Adopté en réunion plénière du 8 décembre 2020 (version PDF)
Description de la saisine
Le 16 août 2020, le CDJM a été saisi par MM. Bastien Pérard, Romain Pommerolle et Nicolas Brun concernant le contenu d’une séquence diffusée le 14 août 2020 à 6 h 30 dans la matinale de BFM TV, également publiée en ligne au sein d’un article titré « Seine-Saint-Denis: une infirmière violemment frappée après avoir demandé à deux jeunes de porter un masque ». Les trois saisines ont été regroupées.
Les requérants motivent ainsi leurs saisines du CDJM : ils reprochent à la chaîne d’avoir diffusé une version partielle, voire partiale, du témoignage de Rachid Chabouni, agent de surveillance de la voie publique, décrivant l’agression d’une infirmière par deux individus dans un bus à Neuilly-sur-Marne (Seine-Saint-Denis) alors qu’elle leur avait demandé de porter un masque. Un des requérants, monsieur Pommerolle, résume ainsi le grief : « La chaîne a volontairement coupé un passage du témoignage du témoin pour enlever les mots “de type africain” » pour qualifier les agresseurs.
Recevabilité
Cette saisine est recevable selon les critères définis aux articles 1 et 2 du règlement intérieur du CDJM.
Règles déontologiques concernées
Les textes déontologiques auxquels le CDJM se réfère précisent les obligations du journaliste :
- Il « tient l’esprit critique, la véracité, l’exactitude, l’intégrité, l’équité, l’impartialité, pour les piliers de l’action journalistique ; tient l’accusation sans preuve, l’intention de nuire, l’altération des documents, la déformation des faits, le détournement d’images, le mensonge, la manipulation, la censure et l’autocensure, la non-vérification des faits, pour les plus graves dérives professionnelles », selon la Charte d’éthique professionnelle des journalistes (SNJ, 1918/1938/2011).
- Il « exerce la plus grande vigilance avant de diffuser des informations d’où qu’elles viennent », selon la Charte d’éthique professionnelle des journalistes (SNJ, 1918/1938/2011).
- Il « publie seulement les informations dont l’origine est connue ou les accompagne, si c’est nécessaire, des réserves qui s’imposent ; ne supprime pas les informations essentielles et n’altère pas les textes et les documents », selon la Déclaration des droits et devoirs des journalistes (Munich, 1971, devoir n° 3).
- Il « veillera à ce que la diffusion d’une information ou d’une opinion ne contribue pas à nourrir la haine ou les préjugés et fera son possible pour éviter de faciliter la propagation de discriminations fondées sur l’origine géographique, raciale, sociale ou ethnique, le genre, les mœurs sexuelles, la langue, le handicap, la religion et les opinions politiques », selon la Charte d’éthique mondiale des journalistes (FIJ, 2019, devoir n° 9).
Réponse du média mis en cause
Par courrier du 21 octobre 2020, le CDJM a informé de cette saisine Mem Céline Pigalle, directrice de la rédaction de BFM TV, et l’a invitée à faire connaître ses observations comme le prévoit le règlement intérieur du CDJM. Aucune réponse n’est parvenue au CDJM.
Analyse du CDJM
Le sujet du reportage en cause porte sur les tensions provoquées par le port du masque.

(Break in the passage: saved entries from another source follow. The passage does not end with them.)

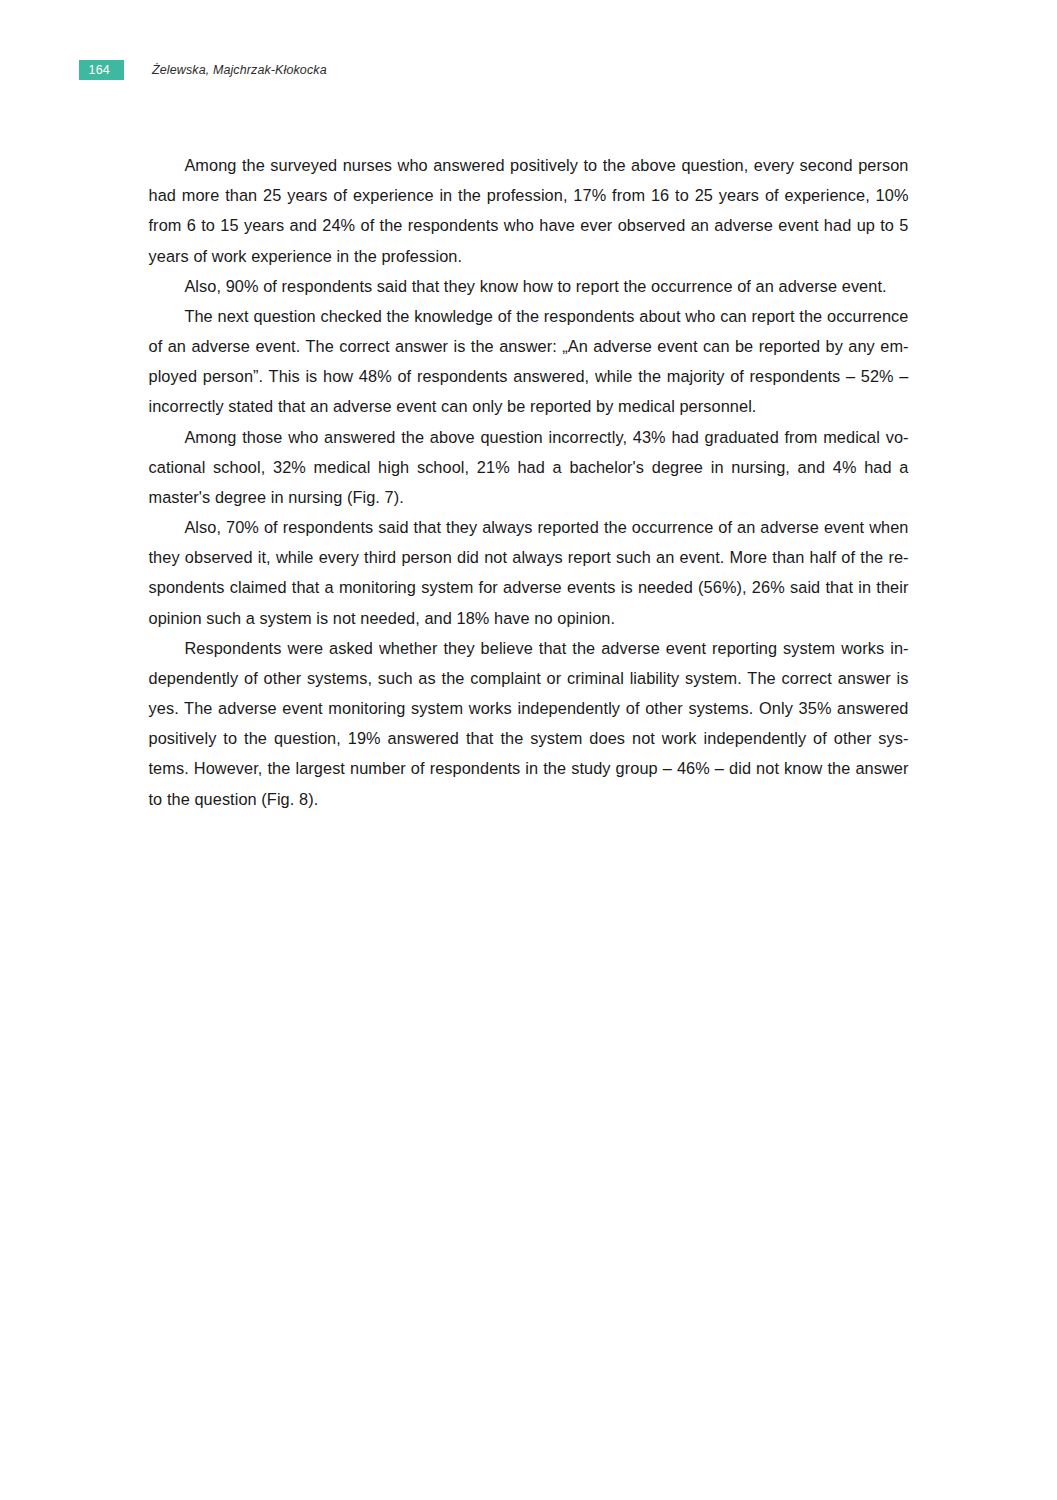164 Żelewska, Majchrzak-Kłokocka
Among the surveyed nurses who answered positively to the above question, every second person had more than 25 years of experience in the profession, 17% from 16 to 25 years of experience, 10% from 6 to 15 years and 24% of the respondents who have ever observed an adverse event had up to 5 years of work experience in the profession.
Also, 90% of respondents said that they know how to report the occurrence of an adverse event.
The next question checked the knowledge of the respondents about who can report the occurrence of an adverse event. The correct answer is the answer: „An adverse event can be reported by any employed person”. This is how 48% of respondents answered, while the majority of respondents – 52% – incorrectly stated that an adverse event can only be reported by medical personnel.
Among those who answered the above question incorrectly, 43% had graduated from medical vocational school, 32% medical high school, 21% had a bachelor's degree in nursing, and 4% had a master's degree in nursing (Fig. 7).
Also, 70% of respondents said that they always reported the occurrence of an adverse event when they observed it, while every third person did not always report such an event. More than half of the respondents claimed that a monitoring system for adverse events is needed (56%), 26% said that in their opinion such a system is not needed, and 18% have no opinion.
Respondents were asked whether they believe that the adverse event reporting system works independently of other systems, such as the complaint or criminal liability system. The correct answer is yes. The adverse event monitoring system works independently of other systems. Only 35% answered positively to the question, 19% answered that the system does not work independently of other systems. However, the largest number of respondents in the study group – 46% – did not know the answer to the question (Fig. 8).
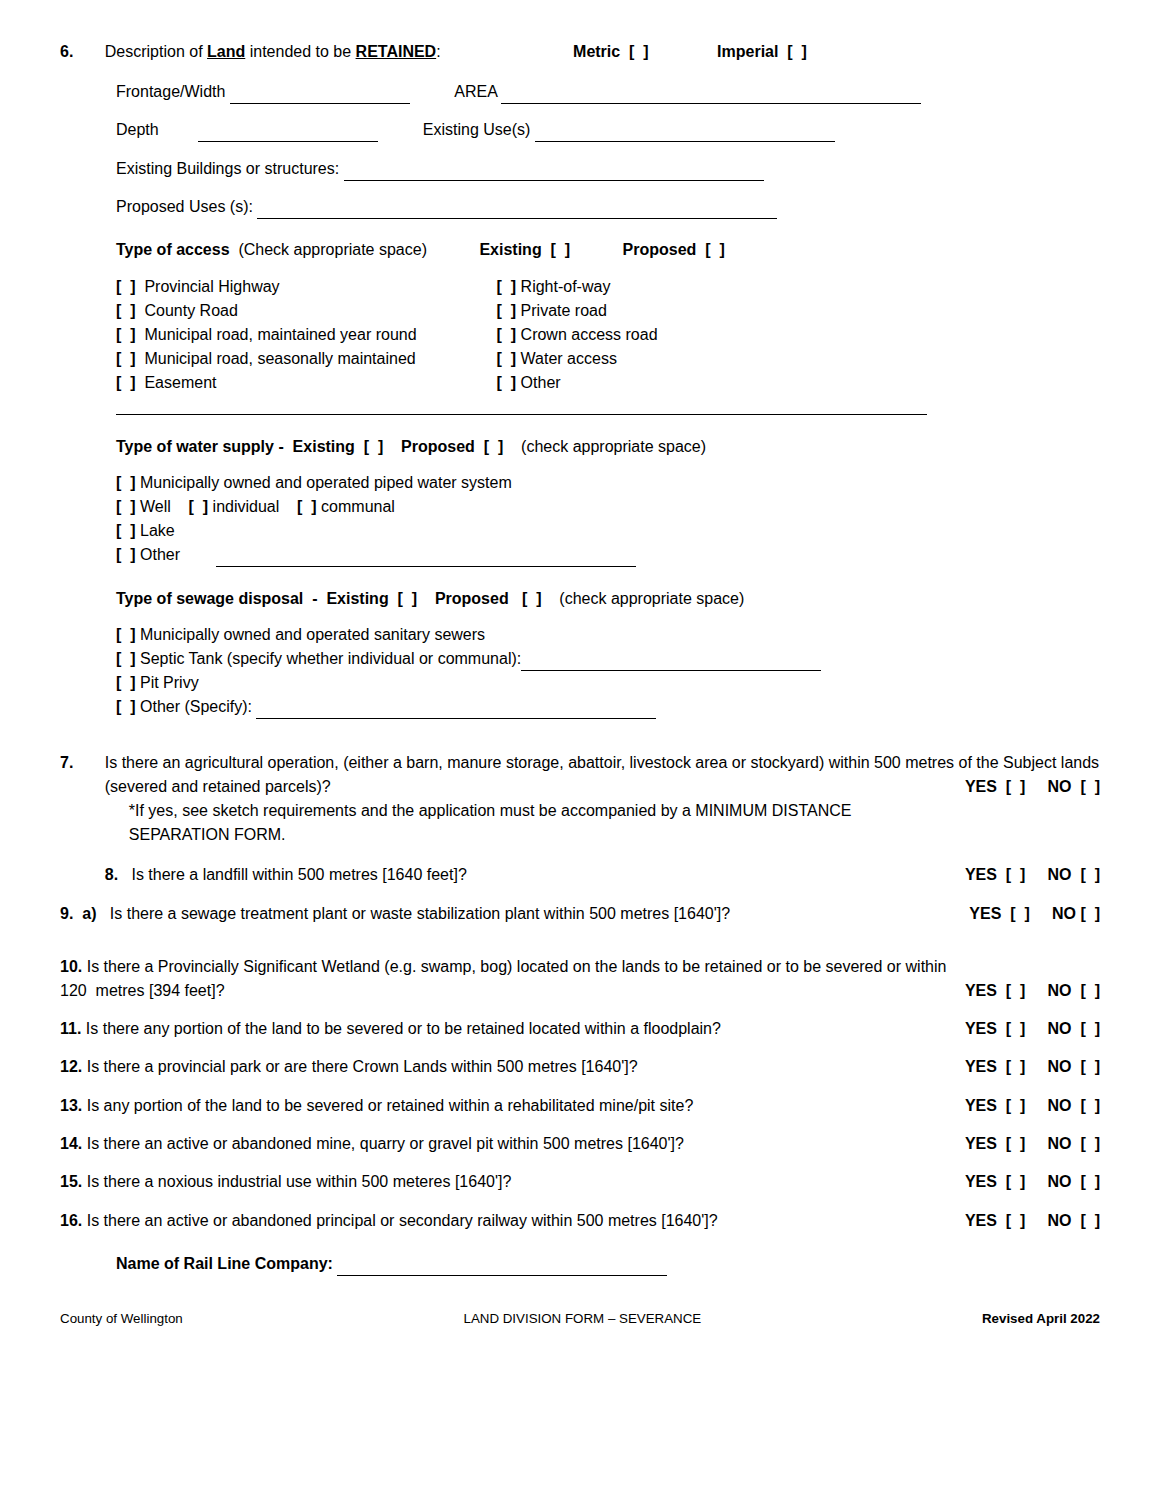6.
Description of Land intended to be RETAINED: Metric [ ] Imperial [ ]
Frontage/Width AREA
Depth Existing Use(s)
Existing Buildings or structures:
Proposed Uses (s):
Type of access (Check appropriate space) Existing [ ] Proposed [ ]
[ ] Provincial Highway
[ ] County Road
[ ] Municipal road, maintained year round
[ ] Municipal road, seasonally maintained
[ ] Easement
[ ] Right-of-way
[ ] Private road
[ ] Crown access road
[ ] Water access
[ ] Other
Type of water supply - Existing [ ] Proposed [ ] (check appropriate space)
[ ] Municipally owned and operated piped water system
[ ] Well [ ] individual [ ] communal
[ ] Lake
[ ] Other
Type of sewage disposal - Existing [ ] Proposed [ ] (check appropriate space)
[ ] Municipally owned and operated sanitary sewers
[ ] Septic Tank (specify whether individual or communal):
[ ] Pit Privy
[ ] Other (Specify):
7.
Is there an agricultural operation, (either a barn, manure storage, abattoir, livestock area or stockyard) within 500 metres of the Subject lands (severed and retained parcels)? YES [ ] NO [ ]
*If yes, see sketch requirements and the application must be accompanied by a MINIMUM DISTANCE
SEPARATION FORM.
8. Is there a landfill within 500 metres [1640 feet]?
YES [ ] NO [ ]
9. a) Is there a sewage treatment plant or waste stabilization plant within 500 metres [1640']?
YES [ ] NO [ ]
10. Is there a Provincially Significant Wetland (e.g. swamp, bog) located on the lands to be retained or to be severed or within 120 metres [394 feet]?
YES [ ] NO [ ]
11. Is there any portion of the land to be severed or to be retained located within a floodplain?
YES [ ] NO [ ]
12. Is there a provincial park or are there Crown Lands within 500 metres [1640']?
YES [ ] NO [ ]
13. Is any portion of the land to be severed or retained within a rehabilitated mine/pit site?
YES [ ] NO [ ]
14. Is there an active or abandoned mine, quarry or gravel pit within 500 metres [1640']?
YES [ ] NO [ ]
15. Is there a noxious industrial use within 500 meteres [1640']?
YES [ ] NO [ ]
16. Is there an active or abandoned principal or secondary railway within 500 metres [1640']?
YES [ ] NO [ ]
Name of Rail Line Company:
County of Wellington
LAND DIVISION FORM – SEVERANCE
Revised April 2022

Plusieurs incidents du même ordre ont eu lieu dans les jours précédant sa diffusion, comme l’indique le présentateur de BFM TV, impliquant toutes sortes de personnes. Le témoignage diffusé explique clairement que l’attitude des agresseurs de l’infirmière est motivée par une remarque sur leur absence de masques. L’information essentielle est exposée complètement.
Si l’indication faisant notamment référence à la couleur de peau peut être parfois un élément d’information nécessaire au même titre que l’âge ou la profession, ce n’est pas le cas ici. Préciser que les agresseurs sont « de type africain » n’apporte aucun élément utile ni à l’exposé ni à la compréhension des faits.

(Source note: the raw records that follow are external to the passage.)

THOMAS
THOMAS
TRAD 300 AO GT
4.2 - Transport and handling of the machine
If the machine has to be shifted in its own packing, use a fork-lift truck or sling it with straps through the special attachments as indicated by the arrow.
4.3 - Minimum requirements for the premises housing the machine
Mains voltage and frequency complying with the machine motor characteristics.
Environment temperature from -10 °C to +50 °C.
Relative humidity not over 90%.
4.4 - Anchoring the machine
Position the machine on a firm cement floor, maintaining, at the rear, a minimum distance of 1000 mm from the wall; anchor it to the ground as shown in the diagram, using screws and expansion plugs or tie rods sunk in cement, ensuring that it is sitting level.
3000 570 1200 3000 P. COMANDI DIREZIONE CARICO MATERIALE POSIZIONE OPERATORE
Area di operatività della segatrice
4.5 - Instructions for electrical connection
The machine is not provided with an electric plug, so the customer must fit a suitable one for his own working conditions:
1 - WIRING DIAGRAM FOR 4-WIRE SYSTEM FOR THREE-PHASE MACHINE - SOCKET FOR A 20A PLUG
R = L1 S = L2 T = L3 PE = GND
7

La responsabilité du journaliste est d’informer le public tout en se conformant aux règles de déontologie de la profession.
En l’occurrence, enlever au montage la mention « de type africain » est une décision responsable qui contribue à ne pas stigmatiser un groupe ou une communauté, à ne pas nourrir la haine ou les préjugés. Ce ne peut pas être considéré comme une altération des faits ou comme une censure. Il n’y a pas atteinte à l’exactitude et à la véracité de l’information.
Conclusion
Réuni en séance plénière le 8 décembre 2020, le CDJM a considéré qu’en supprimant la mention « de type africain » ou celle sur la couleur de peau de délinquants présumés, BFM TV a réalisé et diffusé un reportage respectant les règles déontologiques en vigueur.
La saisine est déclarée non fondée.
Cette décision a été prise par consensus des membres présents.